## Study questions
**A.** List every place name that appears in the account of the Loyalist retreat from Catalonia.
**B.** Carry on the account of the Loyalist retreat from Catalonia, starting after its last sentence.

*** Opening of Document excerpt ***

Monday, Feb. 20, 1939
Last Retreat
One of the greatest mass flights in modern history came to an end one afternoon last week when 40,000 soldiers of the once-fine Catalonian Army and a few straggling civilian refugees evacuated the Spanish border village of Puigcerda, crossed into France and closed the last gate to northern Loyalist Spain behind them. A few fanatical anarchists committed suicide by staying behind and fighting the Insurgents to the end, but at exactly 2:40 p. m. Friday, Feb. 10, a handful of Rebel troops of Generalissimo Francisco Franco nailed their red & gold banner to a telegraph pole at the edge of the rock-bedded river which separates Puigcerda from the French border village of Bourg-Madame. All of Catalonia was theirs. On the other side of the river, less than 500 yards away, several thousand Loyalist soldiers dumped their arms and ammunition into piles at the roadside and tramped dejectedly off to French concentration camps.
The main Loyalist job in the closing hours of the retreat from Catalonia was to get as much war supplies as possible into France and out of General Franco's hands. Tanks and heavy artillery pieces rumbled over the frontier in endless lines. At Le Perthus alone more than 10,000 trucks rolled into France between midnight and noon of the last day. Overhead roared squadrons of Loyalist airplanes, headed for landing fields in the interior of France. Many of the troops found their own way of disposing of small arms. They shot their cartridges away at birds and tin cans, tossed their grenades into ditches in such numbers that many a French child was kept indoors lest he pick one up, pull the pin and kill himself.
By the time the Rebel advance contingents had reached the border posts last week more than 100,000 civilian refugees had made their way into France. The 150,000 defeated Catalonian soldiers swelled the refugee ranks to far more than the backward, rural Pyrenees district of France could handle. Camps had been built for the internment of the Loyalist fighting forces but these makeshift shelters were able to hold only 100,000. The rest of the soldiers and most of the civilians were forced to camp in the open.

*** Close of Document excerpt ***
*** Opening of Given records ***

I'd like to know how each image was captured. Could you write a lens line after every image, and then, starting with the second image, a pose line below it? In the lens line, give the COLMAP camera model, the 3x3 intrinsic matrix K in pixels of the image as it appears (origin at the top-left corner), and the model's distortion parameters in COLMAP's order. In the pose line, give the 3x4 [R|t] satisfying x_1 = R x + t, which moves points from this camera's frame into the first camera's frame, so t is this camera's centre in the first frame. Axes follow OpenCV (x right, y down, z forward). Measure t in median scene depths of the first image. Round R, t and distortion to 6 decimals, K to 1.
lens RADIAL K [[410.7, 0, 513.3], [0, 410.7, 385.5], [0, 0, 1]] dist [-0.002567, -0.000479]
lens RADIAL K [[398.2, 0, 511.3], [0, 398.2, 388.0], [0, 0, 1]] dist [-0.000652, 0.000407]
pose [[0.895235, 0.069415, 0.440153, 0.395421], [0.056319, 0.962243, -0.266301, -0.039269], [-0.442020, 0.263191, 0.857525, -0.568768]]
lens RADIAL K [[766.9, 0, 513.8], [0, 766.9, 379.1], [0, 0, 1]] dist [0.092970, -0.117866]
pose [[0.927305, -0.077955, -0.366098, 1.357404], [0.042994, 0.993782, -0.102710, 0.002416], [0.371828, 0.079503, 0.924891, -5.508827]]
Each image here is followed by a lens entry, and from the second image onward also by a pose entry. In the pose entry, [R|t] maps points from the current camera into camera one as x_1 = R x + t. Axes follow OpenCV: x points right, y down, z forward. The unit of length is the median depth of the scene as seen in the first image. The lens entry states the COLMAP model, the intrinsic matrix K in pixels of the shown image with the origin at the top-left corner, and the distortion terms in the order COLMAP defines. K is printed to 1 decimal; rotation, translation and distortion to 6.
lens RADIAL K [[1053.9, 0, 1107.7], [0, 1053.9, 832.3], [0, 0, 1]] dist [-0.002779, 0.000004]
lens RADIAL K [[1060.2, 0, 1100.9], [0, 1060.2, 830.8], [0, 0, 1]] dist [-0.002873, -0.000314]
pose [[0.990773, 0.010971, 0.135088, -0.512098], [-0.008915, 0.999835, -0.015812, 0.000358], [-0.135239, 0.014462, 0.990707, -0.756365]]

*** Close of Given records ***

## Task-by-task outputs
**A.** Spain, Puigcerda, France, Bourg-Madame, Catalonia, Le Perthus, Pyrenees

**B.**
The men foraged for food and wood to keep bonfires going, their only protection against the misty cold. There were no hospital facilities to take care of the 20,000 wounded. Soldiers and civilians injured in air raids wandered around, their wounds festering after days of inattention, looking for aid. Correspondents roaming through the refugee region sent back countless vignettes of human suffering: one crazed refugee, his arm blown off by an air raid, carrying his baby under his good arm, was looking for his wife and remaining children, who he did not know had been killed in the same air raid; new born babies nestling beside new born lambs; soldiers and civilians sleeping among flocks of sheep for warmth.
The French Government did all that was possible last week for the immediate problem, that of providing food for the half-starved Loyalists. Toward settling the bigger problem, resettling the refugees either in Spain or in some other country, the Loyalist Government made the first step. It issued to the refugees a printed form asking: "What do you want to do? Remain in France? Have you means to do so? Work in America, [South and Central] in your profession? Return to [Insurgent) Spain? What motives impel you to adopt this decision?" Officials of the Loyalist Ministry of State declared that their Government intends to see this resettlement project through to the end, even if it means paying the expenses of those refugees who choose to go to Mexico or South America.
Meantime, the Loyalist Government arranged with France to use the sizable gold holdings it still has in Paris to pay for part of the refugees' expenses in France.